Source records:
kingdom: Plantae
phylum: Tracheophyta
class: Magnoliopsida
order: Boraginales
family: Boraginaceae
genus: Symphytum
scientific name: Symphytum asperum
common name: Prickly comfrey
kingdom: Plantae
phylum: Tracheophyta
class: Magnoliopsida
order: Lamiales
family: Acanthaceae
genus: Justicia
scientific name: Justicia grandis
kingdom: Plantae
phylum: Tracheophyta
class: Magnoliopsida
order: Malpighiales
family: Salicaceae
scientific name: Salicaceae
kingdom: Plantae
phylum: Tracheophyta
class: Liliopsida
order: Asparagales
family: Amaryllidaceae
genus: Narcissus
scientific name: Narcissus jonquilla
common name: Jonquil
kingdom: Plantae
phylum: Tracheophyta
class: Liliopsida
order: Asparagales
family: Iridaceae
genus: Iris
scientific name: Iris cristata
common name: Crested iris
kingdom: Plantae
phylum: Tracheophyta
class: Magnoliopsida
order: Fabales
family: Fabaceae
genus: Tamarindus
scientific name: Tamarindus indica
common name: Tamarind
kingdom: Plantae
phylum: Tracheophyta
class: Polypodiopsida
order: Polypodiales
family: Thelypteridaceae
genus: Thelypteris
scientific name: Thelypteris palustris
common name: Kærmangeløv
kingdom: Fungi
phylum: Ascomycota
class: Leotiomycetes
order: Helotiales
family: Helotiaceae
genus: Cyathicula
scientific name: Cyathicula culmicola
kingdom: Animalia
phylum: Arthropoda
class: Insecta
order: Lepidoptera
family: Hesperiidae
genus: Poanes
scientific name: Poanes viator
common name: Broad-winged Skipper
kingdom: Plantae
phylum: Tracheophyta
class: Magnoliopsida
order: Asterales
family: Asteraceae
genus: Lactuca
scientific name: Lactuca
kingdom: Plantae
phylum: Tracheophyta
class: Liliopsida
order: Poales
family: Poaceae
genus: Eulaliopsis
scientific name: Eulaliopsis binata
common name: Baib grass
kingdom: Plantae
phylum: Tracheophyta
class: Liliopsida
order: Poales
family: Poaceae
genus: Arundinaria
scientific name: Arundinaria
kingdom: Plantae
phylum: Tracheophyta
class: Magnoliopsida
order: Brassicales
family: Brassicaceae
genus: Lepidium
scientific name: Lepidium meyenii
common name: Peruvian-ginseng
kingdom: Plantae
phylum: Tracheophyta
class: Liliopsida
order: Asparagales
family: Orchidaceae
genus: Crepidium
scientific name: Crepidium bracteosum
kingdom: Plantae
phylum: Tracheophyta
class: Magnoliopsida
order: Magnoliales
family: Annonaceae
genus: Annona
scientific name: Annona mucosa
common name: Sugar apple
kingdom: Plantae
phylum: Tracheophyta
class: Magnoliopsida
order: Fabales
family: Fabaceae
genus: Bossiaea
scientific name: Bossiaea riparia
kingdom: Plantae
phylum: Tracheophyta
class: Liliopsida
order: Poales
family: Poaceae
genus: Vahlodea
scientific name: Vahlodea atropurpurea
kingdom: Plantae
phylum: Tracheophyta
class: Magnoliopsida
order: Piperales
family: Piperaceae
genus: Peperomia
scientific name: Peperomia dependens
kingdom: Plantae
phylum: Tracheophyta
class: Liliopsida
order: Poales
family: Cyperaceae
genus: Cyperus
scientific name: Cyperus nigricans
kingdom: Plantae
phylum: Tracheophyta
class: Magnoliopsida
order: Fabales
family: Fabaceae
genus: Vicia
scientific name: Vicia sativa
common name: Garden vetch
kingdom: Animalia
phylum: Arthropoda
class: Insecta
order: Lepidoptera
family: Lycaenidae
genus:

EXERCISE = Reproduce the material starting at the line that contains "class: Leotiomycetes" and ending at the line that contains "scientific name: Poanes viator", swapping "scientific name" for "species name" and leaving everything else unchanged.

FINAL ANSWER =
class: Leotiomycetes
order: Helotiales
family: Helotiaceae
genus: Cyathicula
species name: Cyathicula culmicola
kingdom: Animalia
phylum: Arthropoda
class: Insecta
order: Lepidoptera
family: Hesperiidae
genus: Poanes
species name: Poanes viator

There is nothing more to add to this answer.